_EXERCISE DIRECTIONS_
Go through the data below and copy each line where the word "middle" occurs.

_INPUT RECORDS_

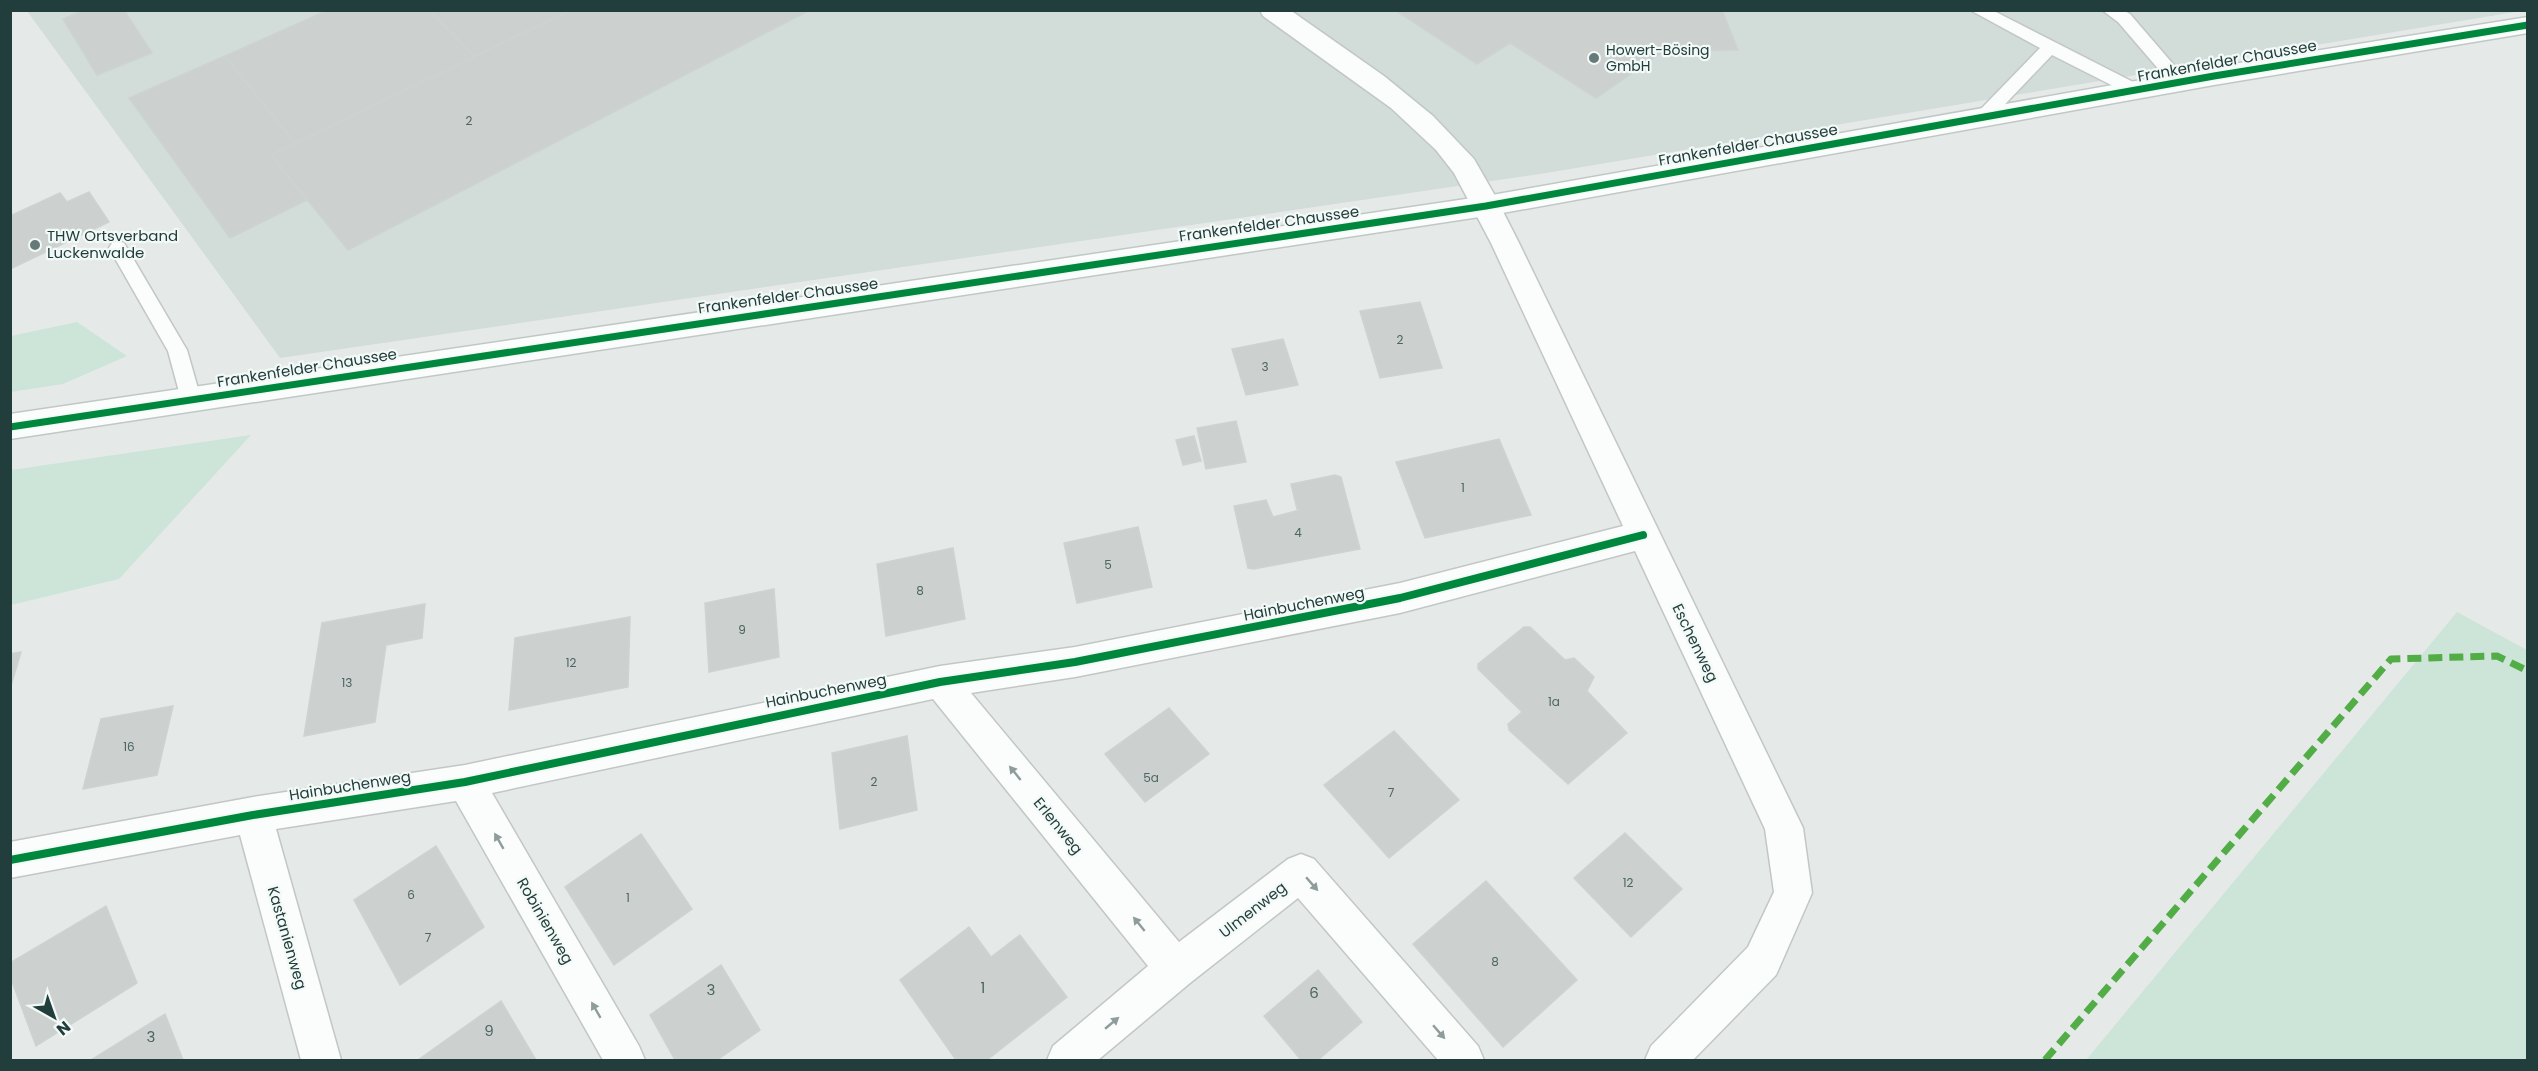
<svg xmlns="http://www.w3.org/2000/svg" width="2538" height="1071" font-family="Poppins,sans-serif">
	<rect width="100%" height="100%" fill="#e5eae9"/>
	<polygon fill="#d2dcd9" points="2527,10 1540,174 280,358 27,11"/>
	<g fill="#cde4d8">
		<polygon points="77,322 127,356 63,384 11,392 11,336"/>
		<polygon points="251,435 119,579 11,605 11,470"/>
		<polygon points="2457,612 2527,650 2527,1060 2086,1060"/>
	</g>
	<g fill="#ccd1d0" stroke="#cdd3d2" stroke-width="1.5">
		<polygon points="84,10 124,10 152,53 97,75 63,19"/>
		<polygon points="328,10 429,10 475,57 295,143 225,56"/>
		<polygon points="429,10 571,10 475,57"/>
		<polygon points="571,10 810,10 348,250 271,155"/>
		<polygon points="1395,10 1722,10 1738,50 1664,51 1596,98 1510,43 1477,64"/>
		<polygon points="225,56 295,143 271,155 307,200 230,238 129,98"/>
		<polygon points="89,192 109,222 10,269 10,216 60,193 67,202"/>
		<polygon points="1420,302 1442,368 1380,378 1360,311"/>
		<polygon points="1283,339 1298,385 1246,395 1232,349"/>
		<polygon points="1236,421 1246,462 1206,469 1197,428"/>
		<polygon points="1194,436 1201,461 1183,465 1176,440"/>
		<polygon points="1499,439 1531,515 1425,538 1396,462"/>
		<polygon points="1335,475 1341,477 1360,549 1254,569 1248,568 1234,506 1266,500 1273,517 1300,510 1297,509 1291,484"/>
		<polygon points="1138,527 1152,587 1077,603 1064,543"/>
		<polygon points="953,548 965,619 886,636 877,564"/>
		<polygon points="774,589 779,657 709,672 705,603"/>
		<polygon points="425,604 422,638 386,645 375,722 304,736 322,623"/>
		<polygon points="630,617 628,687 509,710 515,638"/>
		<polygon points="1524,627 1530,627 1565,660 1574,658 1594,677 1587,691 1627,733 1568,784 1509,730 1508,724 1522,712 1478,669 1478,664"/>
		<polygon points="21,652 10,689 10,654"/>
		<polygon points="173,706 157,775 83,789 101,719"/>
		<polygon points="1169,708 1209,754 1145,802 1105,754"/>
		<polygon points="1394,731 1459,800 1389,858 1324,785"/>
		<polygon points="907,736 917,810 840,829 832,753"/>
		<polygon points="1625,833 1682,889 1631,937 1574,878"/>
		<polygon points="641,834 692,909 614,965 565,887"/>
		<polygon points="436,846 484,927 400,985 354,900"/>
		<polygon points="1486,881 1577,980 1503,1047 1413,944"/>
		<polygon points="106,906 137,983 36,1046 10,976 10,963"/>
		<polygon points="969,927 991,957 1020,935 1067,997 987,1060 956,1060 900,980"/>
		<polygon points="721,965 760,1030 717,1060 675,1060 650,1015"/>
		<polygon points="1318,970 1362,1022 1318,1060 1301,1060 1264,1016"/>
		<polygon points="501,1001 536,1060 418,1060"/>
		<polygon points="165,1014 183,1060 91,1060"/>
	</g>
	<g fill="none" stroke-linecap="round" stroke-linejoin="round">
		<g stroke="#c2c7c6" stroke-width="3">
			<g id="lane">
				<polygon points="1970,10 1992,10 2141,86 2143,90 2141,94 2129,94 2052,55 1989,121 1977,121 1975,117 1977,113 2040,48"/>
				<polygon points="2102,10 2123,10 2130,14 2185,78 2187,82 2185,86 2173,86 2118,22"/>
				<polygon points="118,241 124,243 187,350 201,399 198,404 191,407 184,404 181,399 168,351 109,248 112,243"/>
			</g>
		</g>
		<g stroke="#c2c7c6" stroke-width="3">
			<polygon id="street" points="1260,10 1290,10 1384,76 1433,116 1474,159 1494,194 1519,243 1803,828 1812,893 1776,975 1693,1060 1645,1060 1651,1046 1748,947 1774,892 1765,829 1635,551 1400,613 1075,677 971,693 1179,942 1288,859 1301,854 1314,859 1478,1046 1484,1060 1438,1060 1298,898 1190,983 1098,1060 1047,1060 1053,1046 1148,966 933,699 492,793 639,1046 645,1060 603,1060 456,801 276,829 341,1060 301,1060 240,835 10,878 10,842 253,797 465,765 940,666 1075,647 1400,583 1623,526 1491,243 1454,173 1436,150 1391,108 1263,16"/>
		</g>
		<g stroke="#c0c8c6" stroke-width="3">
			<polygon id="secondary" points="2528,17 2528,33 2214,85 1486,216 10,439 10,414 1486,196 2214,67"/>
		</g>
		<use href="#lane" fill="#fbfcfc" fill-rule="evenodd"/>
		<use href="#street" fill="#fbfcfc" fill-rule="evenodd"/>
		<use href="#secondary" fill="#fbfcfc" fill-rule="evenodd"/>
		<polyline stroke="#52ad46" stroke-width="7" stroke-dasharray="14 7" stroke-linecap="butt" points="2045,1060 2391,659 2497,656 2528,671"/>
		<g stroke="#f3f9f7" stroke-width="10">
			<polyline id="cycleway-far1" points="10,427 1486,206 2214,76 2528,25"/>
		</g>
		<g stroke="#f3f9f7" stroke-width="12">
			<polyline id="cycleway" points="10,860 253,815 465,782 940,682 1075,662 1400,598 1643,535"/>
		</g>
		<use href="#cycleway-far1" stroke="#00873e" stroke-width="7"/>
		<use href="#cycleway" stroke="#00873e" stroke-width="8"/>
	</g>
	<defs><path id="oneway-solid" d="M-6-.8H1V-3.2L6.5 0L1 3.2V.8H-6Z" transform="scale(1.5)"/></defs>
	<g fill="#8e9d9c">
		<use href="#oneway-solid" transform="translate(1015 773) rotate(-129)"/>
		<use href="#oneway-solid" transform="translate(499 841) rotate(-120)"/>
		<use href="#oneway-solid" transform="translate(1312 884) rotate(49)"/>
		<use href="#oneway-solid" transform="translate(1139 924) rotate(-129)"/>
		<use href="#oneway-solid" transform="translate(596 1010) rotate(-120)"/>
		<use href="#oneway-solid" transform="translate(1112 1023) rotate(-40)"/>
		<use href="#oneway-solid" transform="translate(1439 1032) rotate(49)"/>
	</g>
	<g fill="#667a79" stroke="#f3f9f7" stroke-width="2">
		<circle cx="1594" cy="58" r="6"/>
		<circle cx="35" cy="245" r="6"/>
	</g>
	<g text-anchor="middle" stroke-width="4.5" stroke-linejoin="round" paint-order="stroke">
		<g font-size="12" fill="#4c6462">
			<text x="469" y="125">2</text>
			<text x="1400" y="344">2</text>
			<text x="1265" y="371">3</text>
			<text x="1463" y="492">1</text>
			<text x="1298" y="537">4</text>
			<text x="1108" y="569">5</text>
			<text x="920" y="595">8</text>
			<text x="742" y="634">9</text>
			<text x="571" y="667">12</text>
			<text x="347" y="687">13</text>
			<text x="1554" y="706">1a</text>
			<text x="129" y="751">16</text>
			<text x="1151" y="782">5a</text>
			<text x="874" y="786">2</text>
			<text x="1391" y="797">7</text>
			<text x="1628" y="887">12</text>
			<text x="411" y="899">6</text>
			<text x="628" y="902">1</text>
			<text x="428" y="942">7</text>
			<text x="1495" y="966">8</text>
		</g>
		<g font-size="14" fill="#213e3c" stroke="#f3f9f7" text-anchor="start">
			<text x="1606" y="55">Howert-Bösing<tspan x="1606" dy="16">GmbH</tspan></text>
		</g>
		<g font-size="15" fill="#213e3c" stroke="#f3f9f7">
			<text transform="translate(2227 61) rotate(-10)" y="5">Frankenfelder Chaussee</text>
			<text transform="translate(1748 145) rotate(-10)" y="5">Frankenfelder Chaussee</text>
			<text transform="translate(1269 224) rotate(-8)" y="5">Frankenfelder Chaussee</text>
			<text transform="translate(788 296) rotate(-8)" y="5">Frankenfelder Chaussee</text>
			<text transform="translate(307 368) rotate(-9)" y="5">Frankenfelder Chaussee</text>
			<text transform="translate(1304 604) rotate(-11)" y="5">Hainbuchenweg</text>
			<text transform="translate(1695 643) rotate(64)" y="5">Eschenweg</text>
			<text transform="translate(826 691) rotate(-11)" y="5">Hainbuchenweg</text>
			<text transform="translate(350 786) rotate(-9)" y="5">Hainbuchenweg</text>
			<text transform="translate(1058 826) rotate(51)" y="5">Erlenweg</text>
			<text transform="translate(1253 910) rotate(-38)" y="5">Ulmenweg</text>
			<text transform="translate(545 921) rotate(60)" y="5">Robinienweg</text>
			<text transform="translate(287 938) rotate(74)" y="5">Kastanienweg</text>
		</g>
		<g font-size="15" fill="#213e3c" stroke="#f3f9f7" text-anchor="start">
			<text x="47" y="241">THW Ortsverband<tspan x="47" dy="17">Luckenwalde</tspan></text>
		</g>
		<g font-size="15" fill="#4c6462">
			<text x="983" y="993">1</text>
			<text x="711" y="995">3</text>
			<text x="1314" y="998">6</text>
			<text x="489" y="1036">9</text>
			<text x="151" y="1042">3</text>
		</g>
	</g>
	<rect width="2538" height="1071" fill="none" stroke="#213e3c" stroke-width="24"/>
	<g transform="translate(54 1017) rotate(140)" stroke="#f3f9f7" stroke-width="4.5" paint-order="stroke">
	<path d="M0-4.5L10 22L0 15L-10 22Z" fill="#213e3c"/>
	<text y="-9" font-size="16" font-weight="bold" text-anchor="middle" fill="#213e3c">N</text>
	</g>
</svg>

_RESULT FOR THIS EXERCISE_
	<g text-anchor="middle" stroke-width="4.5" stroke-linejoin="round" paint-order="stroke">
	<text y="-9" font-size="16" font-weight="bold" text-anchor="middle" fill="#213e3c">N</text>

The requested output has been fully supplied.